* [The problem]
An exact reproduction of the records is required. Images must be left out.

[Excerpts from a dataset]
▼
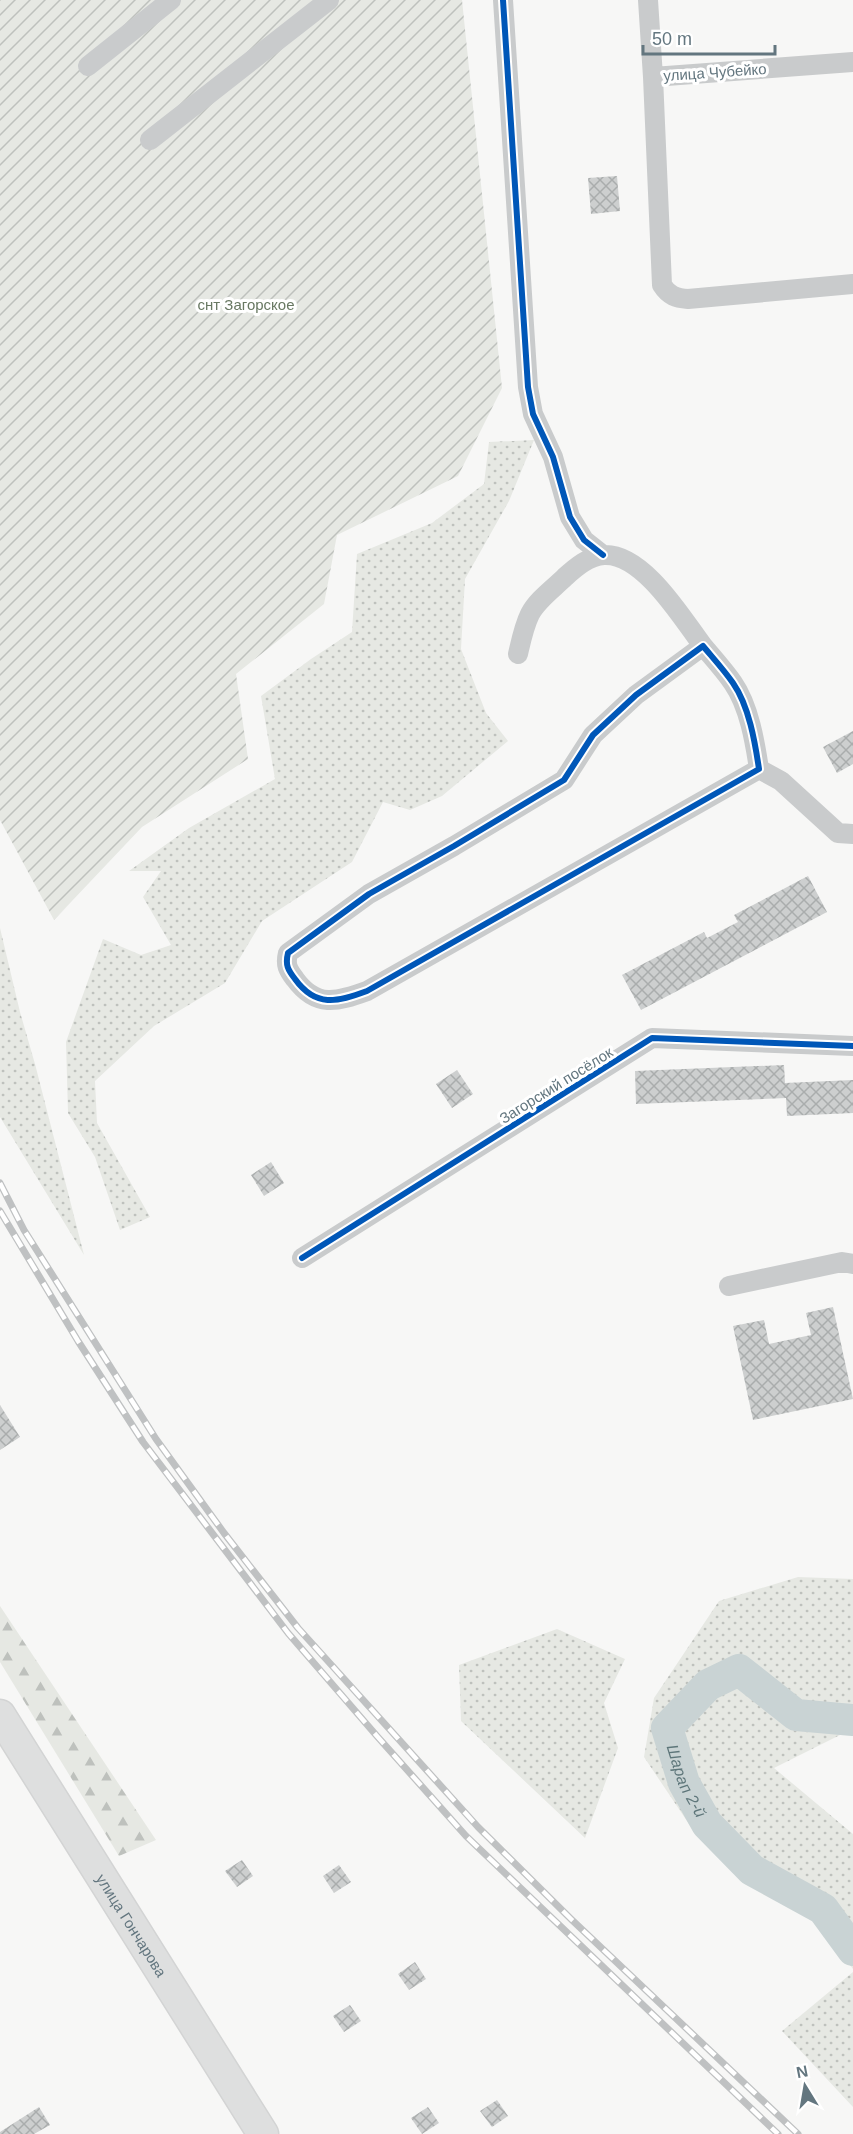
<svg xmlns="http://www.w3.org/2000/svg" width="853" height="2134" viewBox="0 0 853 2134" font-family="Helvetica,sans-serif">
	<defs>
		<pattern id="grass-dots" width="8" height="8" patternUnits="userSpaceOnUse" patternTransform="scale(1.5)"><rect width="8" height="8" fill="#e6e8e3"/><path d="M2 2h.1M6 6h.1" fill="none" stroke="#bec1bd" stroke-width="1.8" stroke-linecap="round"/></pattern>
		<pattern id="forest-firs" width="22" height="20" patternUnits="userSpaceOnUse" patternTransform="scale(1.5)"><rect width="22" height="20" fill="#e6e8e3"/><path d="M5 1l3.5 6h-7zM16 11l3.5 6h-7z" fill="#bec1bd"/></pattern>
		<pattern id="garden-furrows" width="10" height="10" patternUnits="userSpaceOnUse" patternTransform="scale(1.5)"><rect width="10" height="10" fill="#e6e8e3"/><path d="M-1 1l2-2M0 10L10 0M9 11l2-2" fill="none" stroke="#bec1bd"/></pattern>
		<pattern id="building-cross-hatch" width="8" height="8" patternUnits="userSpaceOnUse" patternTransform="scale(1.5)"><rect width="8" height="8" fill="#cdcfcf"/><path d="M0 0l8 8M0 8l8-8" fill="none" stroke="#aaadad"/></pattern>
	</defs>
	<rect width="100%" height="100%" fill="#f7f7f6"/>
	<path fill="url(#grass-dots)" d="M534 440 509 501 465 579 461 649 486 713 508 741 442 796 410 810 383 802 352 862 262 921 225 983 154 1026 95 1081 97 1123 150 1217 120 1230 95 1157 68 1113 66 1042 103 939 141 955 171 945 143 897 161 871H129L189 828 275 779 261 696 311 659 352 632 357 554 432 523 484 484 489 442Z
		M0 928 20 1012 35 1064 84 1255 0 1117Z
		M798 1577 853 1579V1733L842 1734 774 1768 853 1834V1969L797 1896 691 1827 644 1757 654 1698 719 1601Z
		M557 1629 625 1659 604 1703 618 1748 585 1838 461 1721 459 1665Z
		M853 1972V2107L782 2031Z"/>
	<path fill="url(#forest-firs)" d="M0 1606 156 1840 119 1856 0 1662Z"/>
	<path fill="url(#garden-furrows)" d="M0 0H462L502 388 458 476 337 535 324 604 236 674 248 759 142 827 54 920 0 820Z"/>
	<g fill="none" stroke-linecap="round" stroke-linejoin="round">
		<path stroke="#c9d3d4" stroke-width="32" id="s1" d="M853 1720 796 1715 739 1670 708 1685 667 1728 684 1783 707 1824 752 1870 823 1909 853 1950"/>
	</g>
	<path fill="url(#building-cross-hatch)" d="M617 176 620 211 591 214 588 178Z
		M853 731V764L837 773 823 747Z
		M808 876 827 912 641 1010 622 975 704 932 707 938 738 922 734 915Z
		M784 1065 785 1083 853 1080V1113L787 1116 786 1098 636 1104 635 1071Z
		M457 1070 473 1094 452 1108 436 1084Z
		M271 1162 284 1183 264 1196 251 1175Z
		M833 1307 853 1399 753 1420 733 1326 764 1320 769 1344 811 1335 806 1313Z
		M0 1405 20 1437 0 1450Z
		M242 1860 253 1876 237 1887 225 1871Z
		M339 1865 351 1882 334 1893 323 1876Z
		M415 1962 426 1979 409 1990 398 1974Z
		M350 2005 361 2021 344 2032 333 2016Z
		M497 2100 508 2116 492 2127 480 2111Z
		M39 2107 50 2125 34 2134H0V2132Z
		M428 2107 439 2123 422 2134 411 2118Z"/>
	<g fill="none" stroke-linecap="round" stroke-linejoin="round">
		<g stroke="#d3d4d4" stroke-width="33">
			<g id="primary">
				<path id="s2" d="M0 1715 263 2134"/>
			</g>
		</g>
		<path stroke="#c9cbcc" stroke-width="20" d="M503 0 528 387 533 414 553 457 570 517 584 540 603 555
			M648 0 653 77 853 62
			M88 66 171 0
			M653 77 662 285C669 296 676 298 688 299L853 284
			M150 140 329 0
			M703 646C713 658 724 670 733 683 749 706 755 742 759 769L367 991C337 1002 316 1008 295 979 288 970 285 965 288 953L369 894 454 846 564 780 593 735 636 695Z
			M518 654C521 641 524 626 530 614 537 600 554 588 565 577 576 567 589 556 604 555 643 553 682 618 703 646
			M759 769 781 781 838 833 853 834
			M302 1258 652 1038 853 1046
			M729 1286 842 1262 853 1264"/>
		<use href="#primary" stroke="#dedfdf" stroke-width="30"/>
		<g stroke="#bfc1c2" stroke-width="7">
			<path id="rail" d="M0 1183 24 1230 156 1439 224 1533 298 1628 478 1827 572 1920 798 2134
				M0 1211 78 1341 143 1442 288 1633 376 1735 466 1836 778 2134"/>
		</g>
		<use href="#rail" stroke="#fff" stroke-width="4.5" stroke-dasharray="14" stroke-linecap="butt"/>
		<g stroke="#fff" stroke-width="10">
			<path id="cycleway" d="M503 0 528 387 533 414 553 457 570 517 584 540 603 555
				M703 646C713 658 724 670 733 683 749 706 755 742 759 769L367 991C337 1002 316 1008 295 979 288 970 285 965 288 953L369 894 454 846 564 780 593 735 636 695Z
				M302 1258 652 1038 853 1046"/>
		</g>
		<use href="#cycleway" stroke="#0057b8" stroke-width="6"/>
	</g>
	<g text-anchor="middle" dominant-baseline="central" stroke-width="6" stroke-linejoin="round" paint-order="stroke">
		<g font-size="15" fill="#63767f" stroke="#fff">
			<text transform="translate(715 72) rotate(-4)">улица Чубейко</text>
			<text transform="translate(556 1085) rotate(-32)">Загорский посёлок</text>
			<text stroke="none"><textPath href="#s2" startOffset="248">улица Гончарова</textPath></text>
		</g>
		<g font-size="15" fill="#687862" stroke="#fff">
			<text x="246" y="304">снт Загорское</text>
		</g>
		<g font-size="16" font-style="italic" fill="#5e767a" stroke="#fff">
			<text stroke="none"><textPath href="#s1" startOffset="280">Шарап 2-й</textPath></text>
		</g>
	</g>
	<g transform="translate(805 2086) rotate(349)" stroke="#ffffff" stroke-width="4.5" paint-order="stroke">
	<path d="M0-4.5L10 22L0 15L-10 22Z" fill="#63767f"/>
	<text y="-9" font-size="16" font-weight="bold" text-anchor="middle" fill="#63767f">N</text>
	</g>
	<path d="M643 45v9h132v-9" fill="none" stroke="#63767f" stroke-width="3"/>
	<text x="652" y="45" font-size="18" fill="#63767f" stroke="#ffffff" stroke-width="4.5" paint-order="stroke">50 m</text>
</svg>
▲
* [Written reply]
<svg xmlns="http://www.w3.org/2000/svg" width="853" height="2134" viewBox="0 0 853 2134" font-family="Helvetica,sans-serif">
	<defs>
		<pattern id="grass-dots" width="8" height="8" patternUnits="userSpaceOnUse" patternTransform="scale(1.5)"><rect width="8" height="8" fill="#e6e8e3"/><path d="M2 2h.1M6 6h.1" fill="none" stroke="#bec1bd" stroke-width="1.8" stroke-linecap="round"/></pattern>
		<pattern id="forest-firs" width="22" height="20" patternUnits="userSpaceOnUse" patternTransform="scale(1.5)"><rect width="22" height="20" fill="#e6e8e3"/><path d="M5 1l3.5 6h-7zM16 11l3.5 6h-7z" fill="#bec1bd"/></pattern>
		<pattern id="garden-furrows" width="10" height="10" patternUnits="userSpaceOnUse" patternTransform="scale(1.5)"><rect width="10" height="10" fill="#e6e8e3"/><path d="M-1 1l2-2M0 10L10 0M9 11l2-2" fill="none" stroke="#bec1bd"/></pattern>
		<pattern id="building-cross-hatch" width="8" height="8" patternUnits="userSpaceOnUse" patternTransform="scale(1.5)"><rect width="8" height="8" fill="#cdcfcf"/><path d="M0 0l8 8M0 8l8-8" fill="none" stroke="#aaadad"/></pattern>
	</defs>
	<rect width="100%" height="100%" fill="#f7f7f6"/>
	<path fill="url(#grass-dots)" d="M534 440 509 501 465 579 461 649 486 713 508 741 442 796 410 810 383 802 352 862 262 921 225 983 154 1026 95 1081 97 1123 150 1217 120 1230 95 1157 68 1113 66 1042 103 939 141 955 171 945 143 897 161 871H129L189 828 275 779 261 696 311 659 352 632 357 554 432 523 484 484 489 442Z
		M0 928 20 1012 35 1064 84 1255 0 1117Z
		M798 1577 853 1579V1733L842 1734 774 1768 853 1834V1969L797 1896 691 1827 644 1757 654 1698 719 1601Z
		M557 1629 625 1659 604 1703 618 1748 585 1838 461 1721 459 1665Z
		M853 1972V2107L782 2031Z"/>
	<path fill="url(#forest-firs)" d="M0 1606 156 1840 119 1856 0 1662Z"/>
	<path fill="url(#garden-furrows)" d="M0 0H462L502 388 458 476 337 535 324 604 236 674 248 759 142 827 54 920 0 820Z"/>
	<g fill="none" stroke-linecap="round" stroke-linejoin="round">
		<path stroke="#c9d3d4" stroke-width="32" id="s1" d="M853 1720 796 1715 739 1670 708 1685 667 1728 684 1783 707 1824 752 1870 823 1909 853 1950"/>
	</g>
	<path fill="url(#building-cross-hatch)" d="M617 176 620 211 591 214 588 178Z
		M853 731V764L837 773 823 747Z
		M808 876 827 912 641 1010 622 975 704 932 707 938 738 922 734 915Z
		M784 1065 785 1083 853 1080V1113L787 1116 786 1098 636 1104 635 1071Z
		M457 1070 473 1094 452 1108 436 1084Z
		M271 1162 284 1183 264 1196 251 1175Z
		M833 1307 853 1399 753 1420 733 1326 764 1320 769 1344 811 1335 806 1313Z
		M0 1405 20 1437 0 1450Z
		M242 1860 253 1876 237 1887 225 1871Z
		M339 1865 351 1882 334 1893 323 1876Z
		M415 1962 426 1979 409 1990 398 1974Z
		M350 2005 361 2021 344 2032 333 2016Z
		M497 2100 508 2116 492 2127 480 2111Z
		M39 2107 50 2125 34 2134H0V2132Z
		M428 2107 439 2123 422 2134 411 2118Z"/>
	<g fill="none" stroke-linecap="round" stroke-linejoin="round">
		<g stroke="#d3d4d4" stroke-width="33">
			<g id="primary">
				<path id="s2" d="M0 1715 263 2134"/>
			</g>
		</g>
		<path stroke="#c9cbcc" stroke-width="20" d="M503 0 528 387 533 414 553 457 570 517 584 540 603 555
			M648 0 653 77 853 62
			M88 66 171 0
			M653 77 662 285C669 296 676 298 688 299L853 284
			M150 140 329 0
			M703 646C713 658 724 670 733 683 749 706 755 742 759 769L367 991C337 1002 316 1008 295 979 288 970 285 965 288 953L369 894 454 846 564 780 593 735 636 695Z
			M518 654C521 641 524 626 530 614 537 600 554 588 565 577 576 567 589 556 604 555 643 553 682 618 703 646
			M759 769 781 781 838 833 853 834
			M302 1258 652 1038 853 1046
			M729 1286 842 1262 853 1264"/>
		<use href="#primary" stroke="#dedfdf" stroke-width="30"/>
		<g stroke="#bfc1c2" stroke-width="7">
			<path id="rail" d="M0 1183 24 1230 156 1439 224 1533 298 1628 478 1827 572 1920 798 2134
				M0 1211 78 1341 143 1442 288 1633 376 1735 466 1836 778 2134"/>
		</g>
		<use href="#rail" stroke="#fff" stroke-width="4.5" stroke-dasharray="14" stroke-linecap="butt"/>
		<g stroke="#fff" stroke-width="10">
			<path id="cycleway" d="M503 0 528 387 533 414 553 457 570 517 584 540 603 555
				M703 646C713 658 724 670 733 683 749 706 755 742 759 769L367 991C337 1002 316 1008 295 979 288 970 285 965 288 953L369 894 454 846 564 780 593 735 636 695Z
				M302 1258 652 1038 853 1046"/>
		</g>
		<use href="#cycleway" stroke="#0057b8" stroke-width="6"/>
	</g>
	<g text-anchor="middle" dominant-baseline="central" stroke-width="6" stroke-linejoin="round" paint-order="stroke">
		<g font-size="15" fill="#63767f" stroke="#fff">
			<text transform="translate(715 72) rotate(-4)">улица Чубейко</text>
			<text transform="translate(556 1085) rotate(-32)">Загорский посёлок</text>
			<text stroke="none"><textPath href="#s2" startOffset="248">улица Гончарова</textPath></text>
		</g>
		<g font-size="15" fill="#687862" stroke="#fff">
			<text x="246" y="304">снт Загорское</text>
		</g>
		<g font-size="16" font-style="italic" fill="#5e767a" stroke="#fff">
			<text stroke="none"><textPath href="#s1" startOffset="280">Шарап 2-й</textPath></text>
		</g>
	</g>
	<g transform="translate(805 2086) rotate(349)" stroke="#ffffff" stroke-width="4.5" paint-order="stroke">
	<path d="M0-4.5L10 22L0 15L-10 22Z" fill="#63767f"/>
	<text y="-9" font-size="16" font-weight="bold" text-anchor="middle" fill="#63767f">N</text>
	</g>
	<path d="M643 45v9h132v-9" fill="none" stroke="#63767f" stroke-width="3"/>
	<text x="652" y="45" font-size="18" fill="#63767f" stroke="#ffffff" stroke-width="4.5" paint-order="stroke">50 m</text>
</svg>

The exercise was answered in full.